Sakarya bölge Komutanlığı’nın Koşu Tepe’sinden üç yöne doğru çıkardığı kuvvetli üç baskın kolu düşmanla kısa bir çarpışmadan sonra 21 Haziran sabahı saat 04.00’te Adapazarı’na girmeyi başarmıştı. Şehre ilk giren kuvvetler Halit Molla (Akın) ve Kazım Kaptan kuvvetleriydi. Taşkısığı yönünden gelerek Adapazarı’na giren Halit Molla derhal her sokağın başına nöbetçi diktirerek şehrin güvenliğini sağlamış, kurtuluştan sonraki ilk sabah ezanını da kendisi okumuştu. Böylece Adapazarı, 21 Haziran 1921 günü yakılmasına fırsat vermeden Yunan işgalinden kurtarılmıştı. [2]
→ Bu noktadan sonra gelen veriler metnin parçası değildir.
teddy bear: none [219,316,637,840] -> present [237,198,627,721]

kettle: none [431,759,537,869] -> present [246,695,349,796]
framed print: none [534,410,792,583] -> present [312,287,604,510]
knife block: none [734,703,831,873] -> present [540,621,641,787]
Adapazarı’nın düşman işgalinden kurtarılışı dönemin birçok gazetesinde 1. sayfa haberi olmuştu. Bunlardan biri de İleri Gazetesiydi. Gazete 22 Haziran 1337 (22 Haziran 1921) tarihli nüshasında haberi “Adapazarı ve Sapanca’nın İstirdadı (geri alınması)” başlığıyla vermişti. Haber, Adapazarı civarında yer alan Lefke Köprüsü fotoğrafı ile resimlendirilmişti. Haberin devamı şöyleydi:
“Dün akşam mevsufen (belirtilen) haber aldığımıza göre Kocaeli yarımadasında bulunan kıtaat-ı milliye (milli birlikler) harekete gelerek Yunanlıları Adapazarı ve Sapanca kasabalarından ihraç etmiş ve mezkur kasabalar istirdad (geri alma) olunmuşdur esasen son günler zarfında İzmit cephesinde Yunanlıların pek ziyade telaş gösterdikleri her an kuvay-ı milliyenin baskınına uğrayacakları bekleniyordu.”[3]